If you want to criticize Intuitive, you would point to the number of its da Vinci Surgical systems sold in the quarter. At 86, that is down from the 91 sold in Q3 2008. The new generation of systems are pricier, and a good bit of revenue, more than half now, comes from servicing the installed base and supplying instruments and accessories for surgeries performed. So 86 is not a disaster. But recall that Q3 2008 was a time when wiser heads were already starting to be careful with their capital spending. It was not a boom quarter.

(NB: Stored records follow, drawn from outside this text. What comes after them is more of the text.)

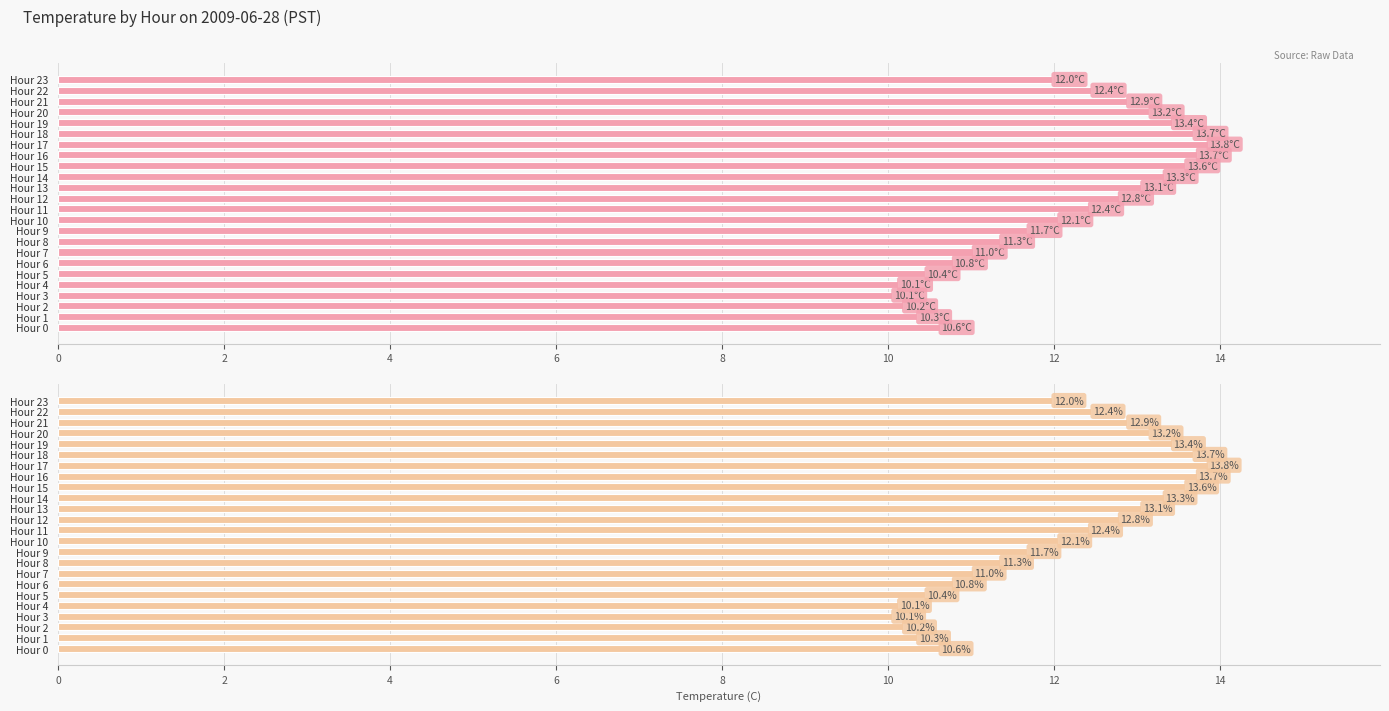

What is the greatest value displayed?

13.8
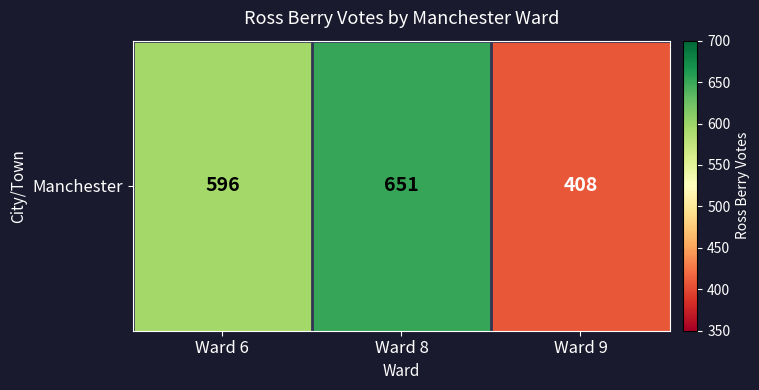

What is the ratio of the value at Ward 9 to the value at Ward 6?

0.7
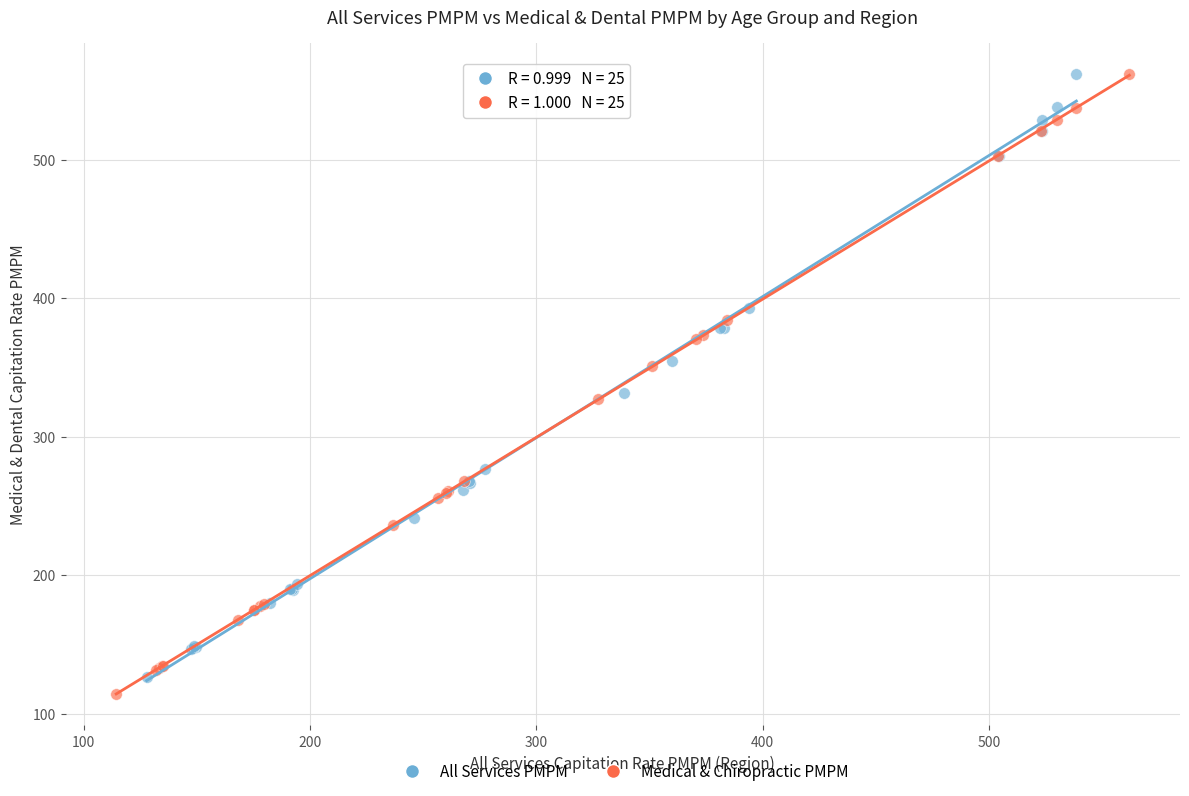

Which series has the largest Y range (max minus min)?

Medical & Chiropractic PMPM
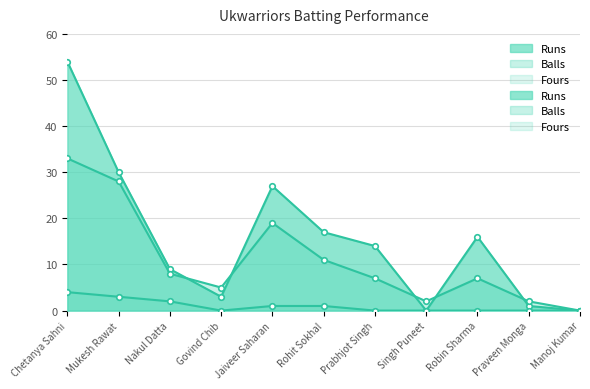

Reading left to right, transcribe all the data shown in this chart.

Runs: Chetanya Sahni=54	Mukesh Rawat=30	Nakul Datta=9	Govind Chib=3	Jaiveer Saharan=27	Rohit Sokhal=17	Prabhjot Singh=14	Singh Puneet=0	Robin Sharma=16	Praveen Monga=1	Manoj Kumar=0
Balls: Chetanya Sahni=33	Mukesh Rawat=28	Nakul Datta=8	Govind Chib=5	Jaiveer Saharan=19	Rohit Sokhal=11	Prabhjot Singh=7	Singh Puneet=2	Robin Sharma=7	Praveen Monga=2	Manoj Kumar=0
Fours: Chetanya Sahni=4	Mukesh Rawat=3	Nakul Datta=2	Govind Chib=0	Jaiveer Saharan=1	Rohit Sokhal=1	Prabhjot Singh=0	Singh Puneet=0	Robin Sharma=0	Praveen Monga=0	Manoj Kumar=0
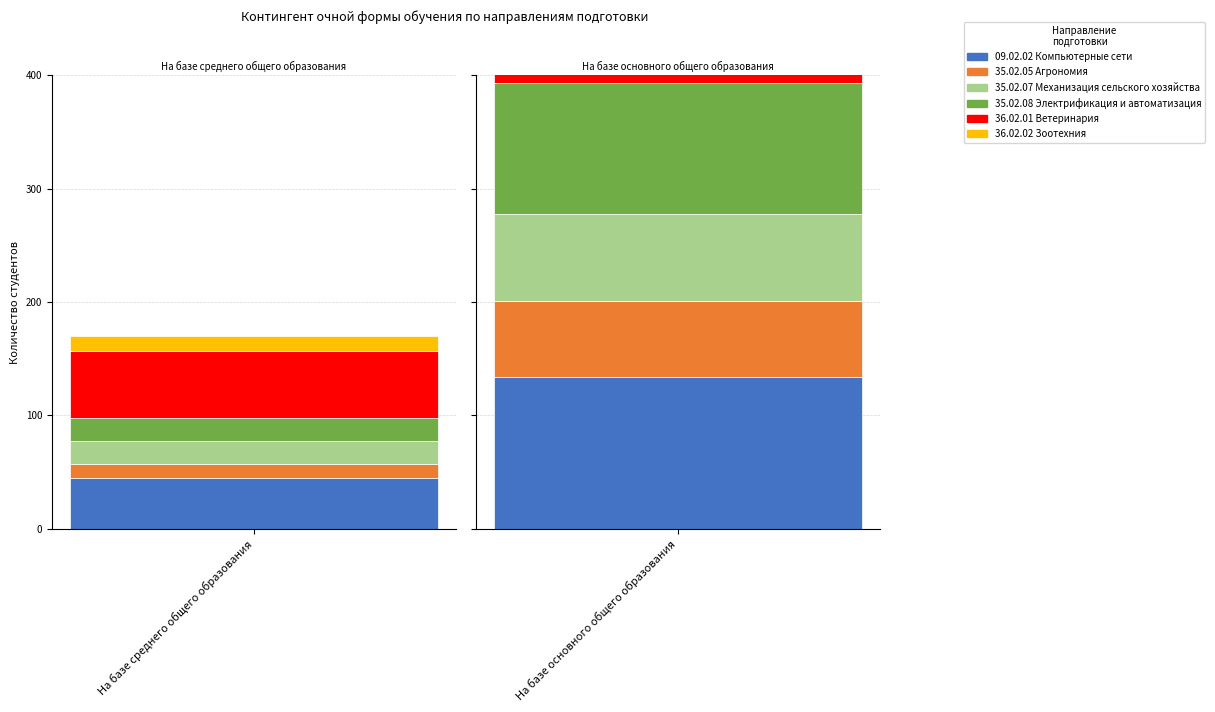

Count the number of categories in the chart.

2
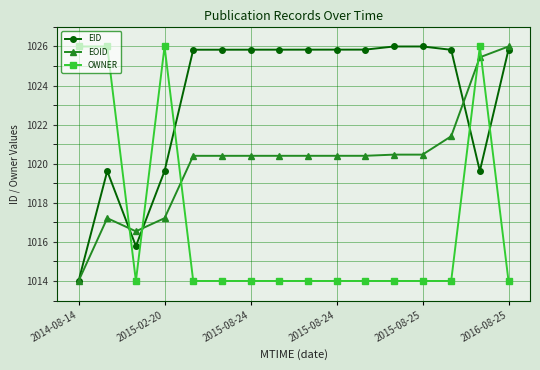

What is the maximum value for EOID?

1026.0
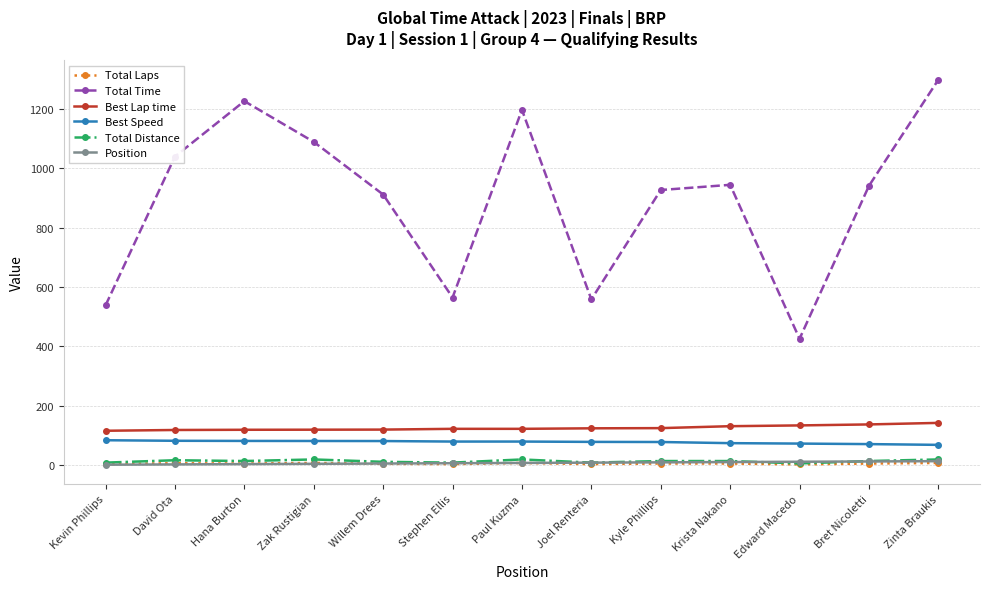

The value of Best Speed at Willem Drees is 17.3. True or false?

False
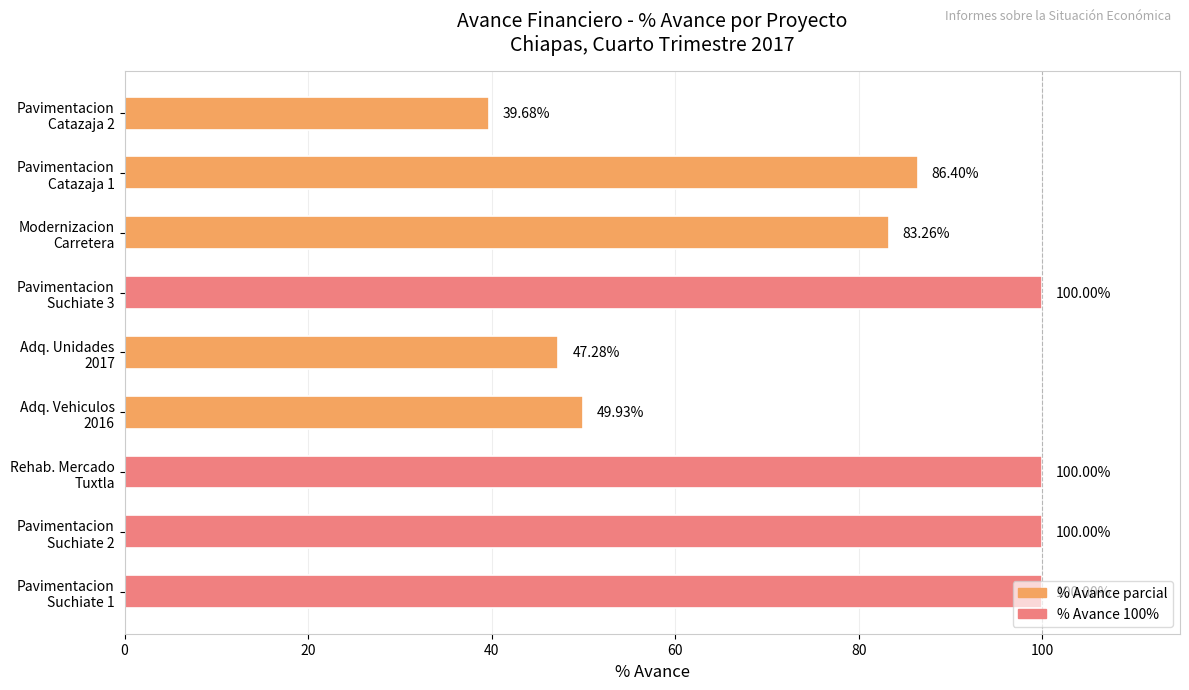

What is the difference between the second highest and second lowest values?

52.7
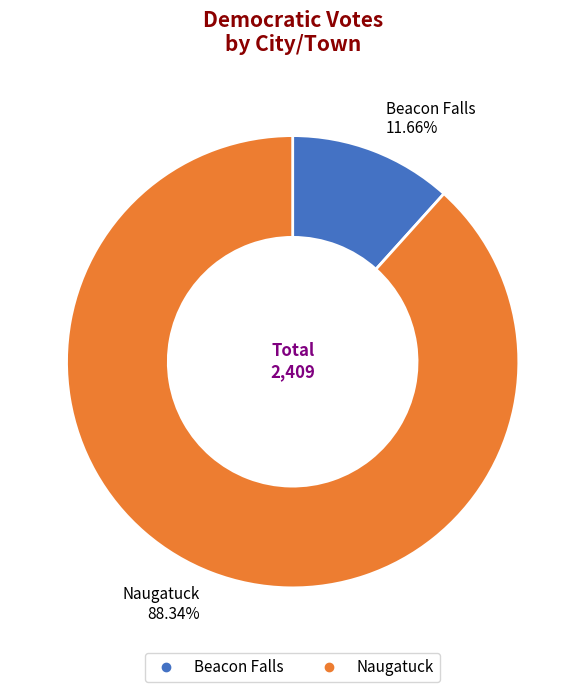

To the nearest percent, what percentage of the pie is Naugatuck?

88%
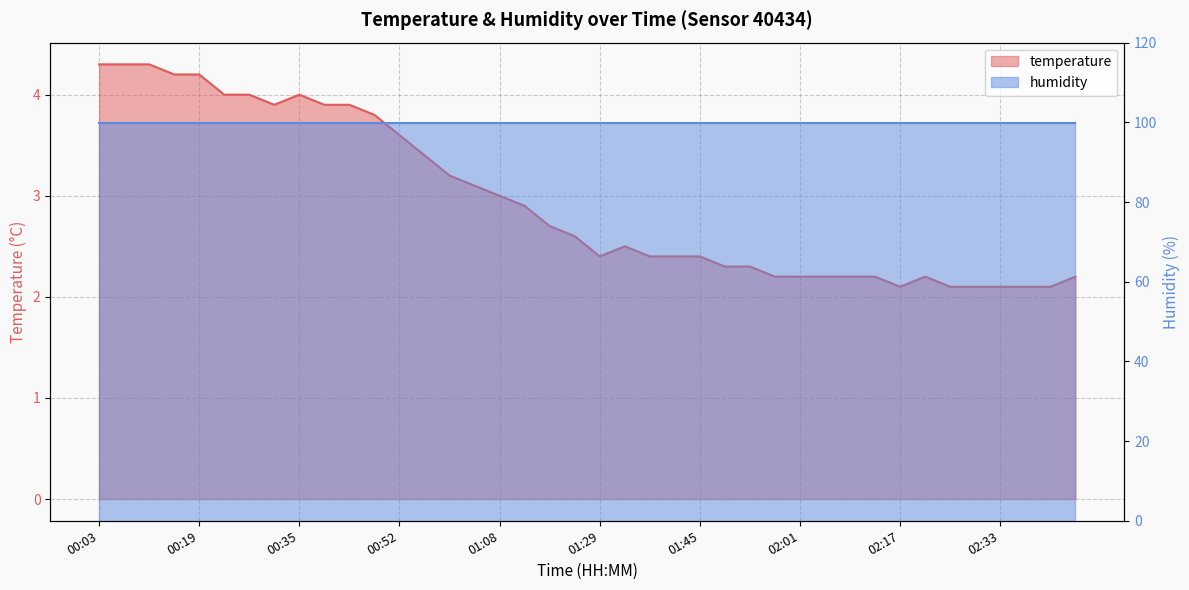

Rank the categories by value from highest to lowest.

00:03, 00:07, 00:11, 00:15, 00:19, 00:23, 00:27, 00:35, 00:31, 00:39, 00:43, 00:48, 00:52, 00:56, 01:00, 01:04, 01:08, 01:12, 01:16, 01:25, 01:33, 01:29, 01:37, 01:41, 01:45, 01:49, 01:53, 01:57, 02:01, 02:05, 02:09, 02:13, 02:21, 02:45, 02:17, 02:25, 02:29, 02:33, 02:37, 02:41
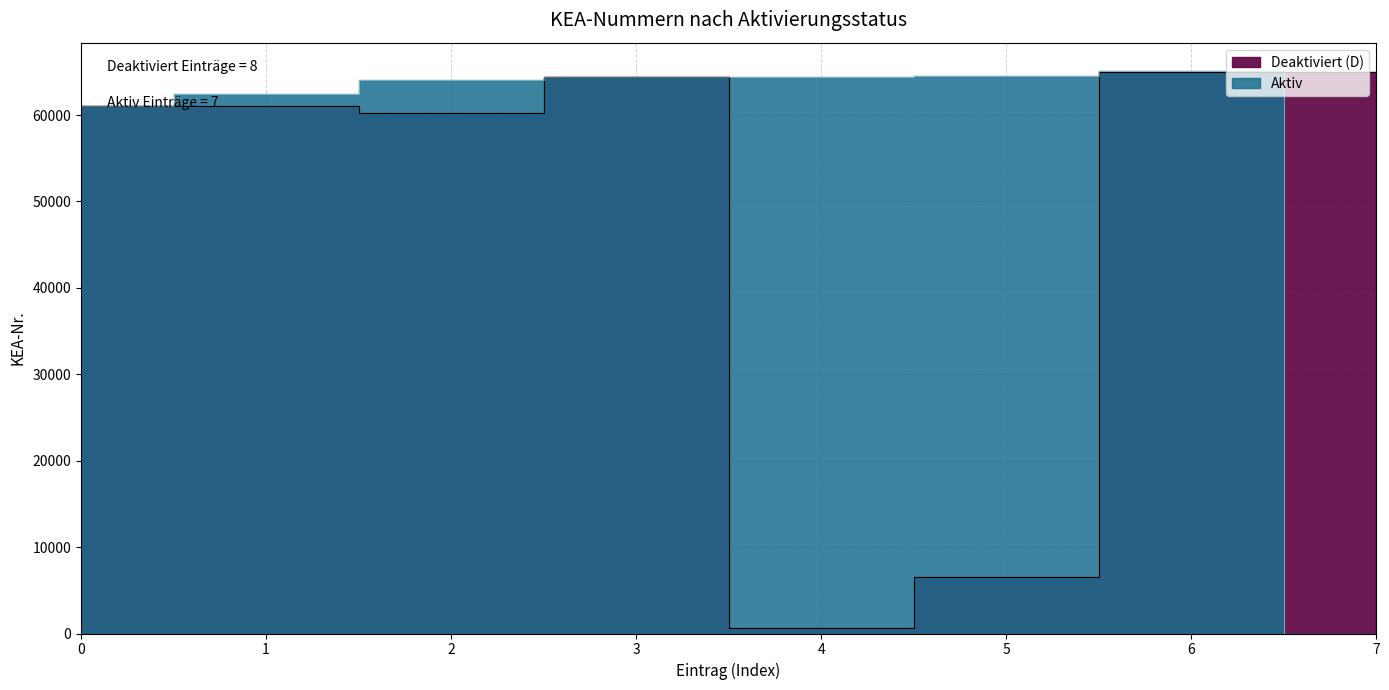

What is the average value?

47971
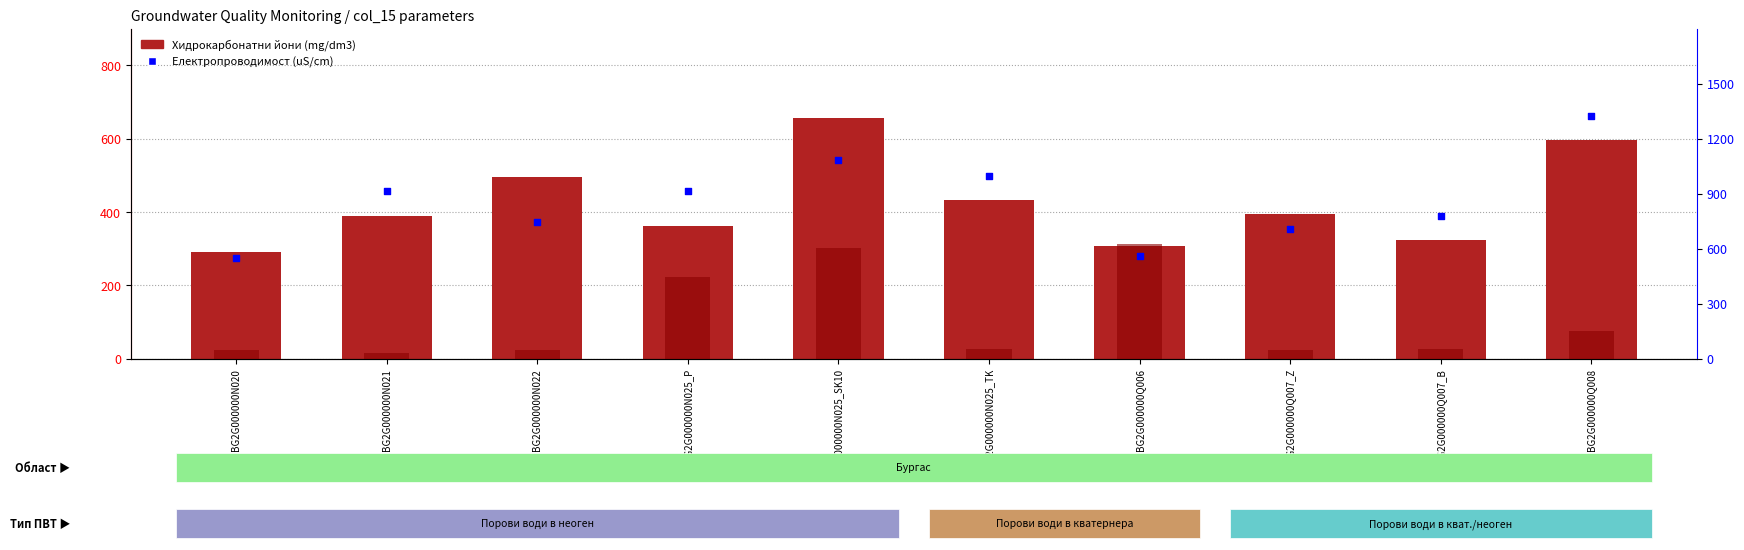

Which series reaches the maximum Y coordinate?

Електропроводимост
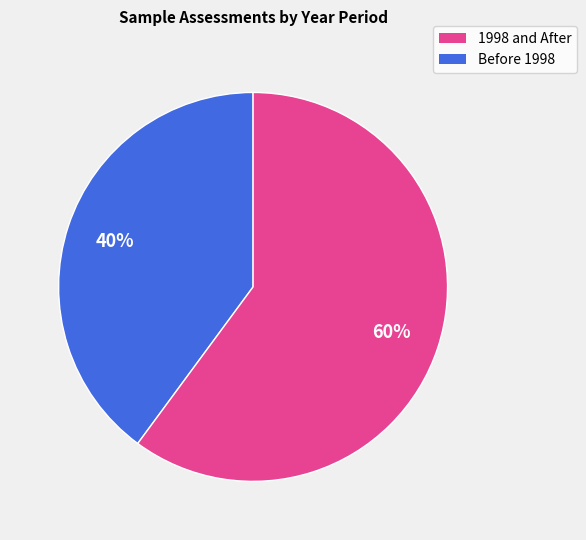

Approximately how many times larger is the value at 1998 and After compared to Before 1998?

0.7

Among doctors there is still a great deal of excitment about Intuitive Surgical, the da Vinci systems, and robotic surgery in general. On the other hand, I expect competition in this field to ramp up in the next few years.
Intuitive Surgical may be a bit overpriced, but it is a good stock to buy on dips. However, always be wary of stock prices that are based on investor enthusiasm rather than profits and reasonable expectations of future profits. Even after today's stock drop Nasdaq (which uses non-GAAP measures) is reporting Intuitive's P/E ratio at 48 trailing, 40 forward. That is flying pretty high in this stock market.